Omnibus Appropriations Bill Chock-Full of Anti-Environmental Riders

Conservation Community Calls on Congress to Reject Riders

WASHINGTON (November 20, 2003) -- As the Omnibus conference committee continues to work on a final spending package, preparing to send it back to the Senate and House floors for a final vote, the conservation community is up in arms about a slew of riders in the Fiscal Year 2004 Omnibus Appropriations Bill that would weaken public health protections and harm the environment. NRDC (the Natural Resources Defense Council), as part of a coalition of environmental groups, yesterday sent a letter to Appropriations Committee Chairman Bill Young (R-FL) urging him to lead the congressional effort to reject these anti-environmental riders.

"Controversial policy decisions should be fully debated on the floor, not slipped into spending bills behind closed doors and without open debate," said Wesley Warren, NRDC's deputy advocacy director. "Attaching these sneaky provisions to legislation as significant as the Omnibus appropriations bill undercuts our country's democratic values and undermines public faith in this nation's legislative process."

The finalized omnibus appropriations bill could contain damaging provisions on an array of environmental issues, including national forests, fisheries management, air pollution and national security. The number of such riders in this year's budget bills is on the rise compared to recent years -- and more anti-environmental provisions likely will be discovered before the bill is finished. Some of the troubling provisions we know about so far include:

MERRY XMAS TIMBER INDUSTRY
The House and Senate recently finished independent versions of the administration's "Healthy Forests" bill. An omnibus rider could take the worst provisions and roll them through Congress. The rider would promote logging of large trees, threaten water quality, fish and wildlife and forest health, and potentially increase fire risks. It would eliminate environmental review for a huge category of logging projects, while leaving homes and communities exposed to fire risk. (Based on H.R. 1904)

SMALL ENGINES, BIG POLLUTION
A rider by Sen. Kit Bond (R-MO) would undermine states rights by stripping their Clean Air Act authority to reduce air pollution from "non-road" engines such as generators, forklifts, airport service equipment, and mining and logging equipment. The current "compromise" language would capture more than 93 percent of the engines covered by the original language. The engines covered by that amendment emitted 3.5 million short tons of smog-forming gases in 1999 -- equivalent to more than 78 million cars and SUVs. The conference committee has left an opening in the bill for Sen. Bond to offer a revised version of this rider for approval. (Included in S. 1584, Senate VA/HUD Appropriations, EPA Administrative Provisions)

SINKING FISH PROTECTIONS
A rider by Sen.
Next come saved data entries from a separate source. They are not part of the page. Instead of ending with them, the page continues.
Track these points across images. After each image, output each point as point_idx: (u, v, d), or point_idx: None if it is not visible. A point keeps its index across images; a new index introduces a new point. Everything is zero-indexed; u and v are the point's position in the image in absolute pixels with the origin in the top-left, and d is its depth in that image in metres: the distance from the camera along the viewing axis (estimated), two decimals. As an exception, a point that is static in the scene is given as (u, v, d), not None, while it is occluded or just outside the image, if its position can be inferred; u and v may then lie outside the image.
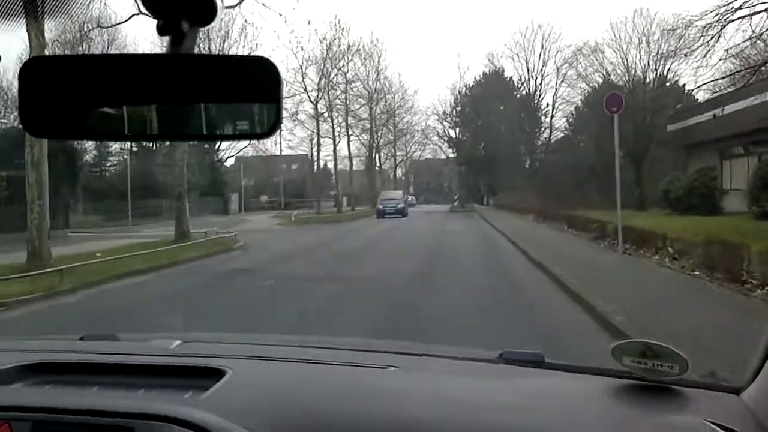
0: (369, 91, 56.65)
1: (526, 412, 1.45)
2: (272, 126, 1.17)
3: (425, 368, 1.86)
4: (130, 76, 1.15)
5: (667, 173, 36.01)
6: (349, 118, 54.67)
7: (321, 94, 49.08)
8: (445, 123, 64.63)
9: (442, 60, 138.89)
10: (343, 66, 51.32)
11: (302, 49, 64.25)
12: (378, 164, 67.01)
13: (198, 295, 11.80)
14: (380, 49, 75.85)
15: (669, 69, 41.19)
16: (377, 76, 57.52)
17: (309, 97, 48.03)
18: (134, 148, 44.16)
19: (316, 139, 50.69)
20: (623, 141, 45.26)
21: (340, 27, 61.40)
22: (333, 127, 52.37)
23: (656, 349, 1.49)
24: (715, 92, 19.12)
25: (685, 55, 17.59)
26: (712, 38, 17.28)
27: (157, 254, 16.94)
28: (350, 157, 58.59)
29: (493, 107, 61.15)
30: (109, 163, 49.08)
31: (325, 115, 51.06)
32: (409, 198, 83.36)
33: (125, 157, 48.40)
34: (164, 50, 1.15)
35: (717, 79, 19.12)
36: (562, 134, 59.98)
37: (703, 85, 19.16)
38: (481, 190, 69.22)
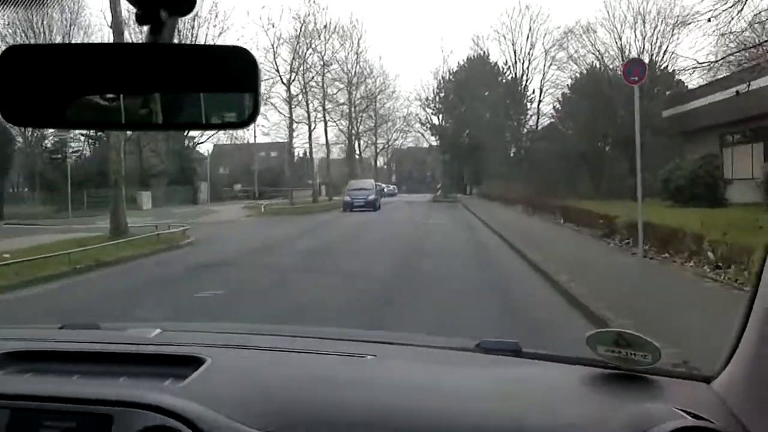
0: (348, 75, 53.43)
1: (503, 400, 1.46)
2: (250, 115, 1.17)
3: (403, 357, 1.84)
4: (110, 65, 1.14)
5: (662, 162, 33.79)
6: (327, 103, 51.40)
7: (294, 75, 45.62)
8: (427, 110, 61.63)
9: (425, 43, 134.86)
10: (319, 46, 47.92)
11: (273, 26, 60.39)
12: (358, 152, 63.70)
13: (94, 313, 8.75)
14: (360, 31, 71.98)
15: (666, 50, 38.25)
16: (356, 59, 54.27)
17: (282, 78, 44.60)
18: (94, 133, 40.84)
19: (288, 123, 46.97)
20: (615, 127, 42.99)
21: (315, 3, 57.24)
22: (308, 112, 48.94)
23: (629, 338, 1.50)
24: (741, 64, 16.22)
25: (708, 20, 14.73)
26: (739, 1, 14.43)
27: (81, 254, 13.88)
28: (327, 144, 55.28)
29: (477, 93, 58.45)
30: (71, 150, 45.51)
31: (300, 98, 47.57)
32: (391, 187, 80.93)
33: (90, 143, 45.18)
34: (142, 39, 1.15)
35: (738, 51, 16.24)
36: (549, 120, 57.31)
37: (725, 57, 16.19)
38: (465, 179, 66.41)
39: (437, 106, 61.21)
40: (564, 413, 1.40)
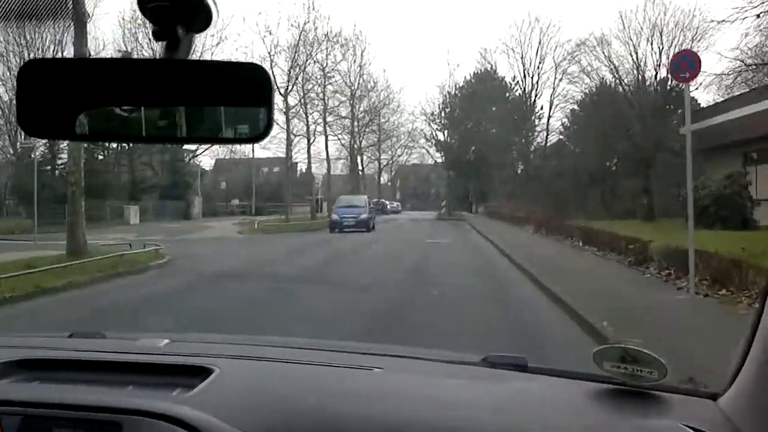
0: (350, 87, 51.30)
1: (507, 414, 1.46)
2: (264, 130, 1.19)
3: (409, 370, 1.84)
4: (126, 79, 1.17)
5: (679, 181, 31.56)
6: (328, 116, 49.14)
7: (292, 86, 43.20)
8: (432, 125, 59.45)
9: (431, 56, 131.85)
10: (319, 55, 45.46)
11: (270, 33, 57.90)
12: (361, 167, 61.41)
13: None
14: (363, 42, 68.89)
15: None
16: (360, 71, 52.09)
17: (278, 88, 42.18)
18: (86, 146, 38.94)
19: (286, 136, 44.23)
20: (627, 144, 40.83)
21: (315, 11, 54.42)
22: (308, 124, 46.59)
23: (635, 354, 1.50)
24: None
25: (758, 16, 12.54)
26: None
27: (19, 280, 11.59)
28: (328, 159, 52.92)
29: (483, 108, 56.56)
30: (59, 162, 43.41)
31: (299, 110, 45.03)
32: (395, 204, 78.95)
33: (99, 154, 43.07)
34: (159, 55, 1.17)
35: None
36: (559, 137, 55.33)
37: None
38: (471, 196, 64.13)
39: (442, 122, 59.09)
40: (567, 428, 1.39)
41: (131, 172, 42.19)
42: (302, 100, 44.32)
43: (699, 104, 37.62)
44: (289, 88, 42.65)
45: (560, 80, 52.11)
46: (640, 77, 37.10)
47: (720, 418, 1.38)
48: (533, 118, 55.61)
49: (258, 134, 1.18)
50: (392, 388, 1.62)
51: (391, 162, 72.73)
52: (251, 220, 40.99)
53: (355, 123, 53.55)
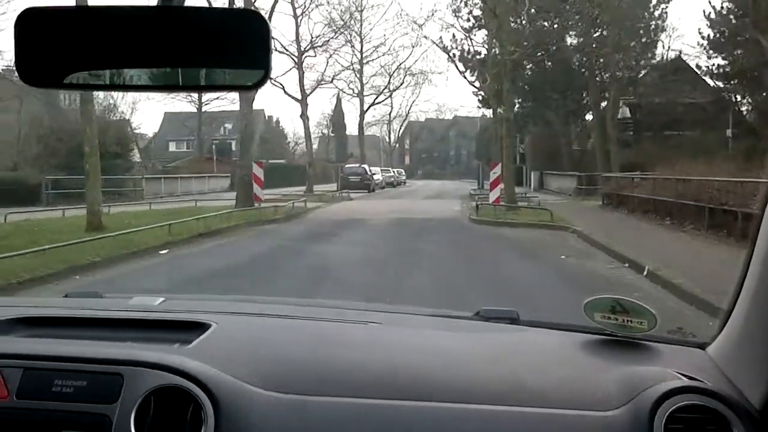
0: None
1: (499, 363, 1.44)
2: (261, 78, 1.16)
3: (405, 324, 1.85)
4: (123, 27, 1.14)
5: None
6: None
7: None
8: (457, 23, 28.94)
9: None
10: None
11: None
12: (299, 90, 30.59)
13: None
14: None
15: None
16: None
17: None
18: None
19: None
20: None
21: None
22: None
23: (625, 304, 1.47)
24: None
25: None
26: None
27: None
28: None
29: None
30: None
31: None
32: (393, 172, 50.95)
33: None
34: (156, 2, 1.15)
35: None
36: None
37: None
38: (526, 159, 34.16)
39: (472, 15, 28.53)
40: (557, 374, 1.38)
41: None
42: None
43: None
44: None
45: None
46: None
47: (709, 366, 1.37)
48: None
49: (257, 81, 1.14)
50: (388, 340, 1.59)
51: (387, 96, 43.49)
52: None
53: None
Ted Stevens (R-AK) would harm essential fish habitat and ancient deep-sea corals. The rider would also establish controversial quotas for fish/crab processing companies and shut out citizens, local communities, and state officials from participating in key fishery management decisions. The conference committee has approved a version of the rider, although the details are not yet known. (Included in S. 1585, Senate CJS Appropriations, Title IX)

THE CORPS OF DESTRUCTION
A potential rider substantially increasing the backlog of projects at the Army Corps of Engineers could be attached to the omnibus bill. Based on legislation recently passed by the House, the rider would provide more than 70 special credits, individual exceptions, and waivers to standard non-federal cost-sharing requirements, encourage greater wetland destruction, weaken NEPA review of Corps projects. The provision also would fail to include much-needed reforms to the Army Corps civil works programs, including independent outside review of the economic and environmental costs of Corps projects. The Senate has not yet passed a version of this bill. (Based on H.R. 2557)

WASTING WATER SECURITY
A potential rider, under the guise of wastewater security, would be a step backwards from the goal of increasing homeland security. Modeled after legislation previously offered by Sen. James Inhofe (R-OK), it would do little to increase safety and protect the American public. The rider would ignore potential risks and eliminate accountability for types of improvements or responsible use of taxpayer money. (Based on S. 1039)

The Natural Resources Defense Council is a national, non-profit organization of scientists, lawyers and environmental specialists dedicated to protecting public health and the environment. Founded in 1970, NRDC has more than 550,000 members nationwide, served from offices in New York, Washington, Los Angeles and San Francisco.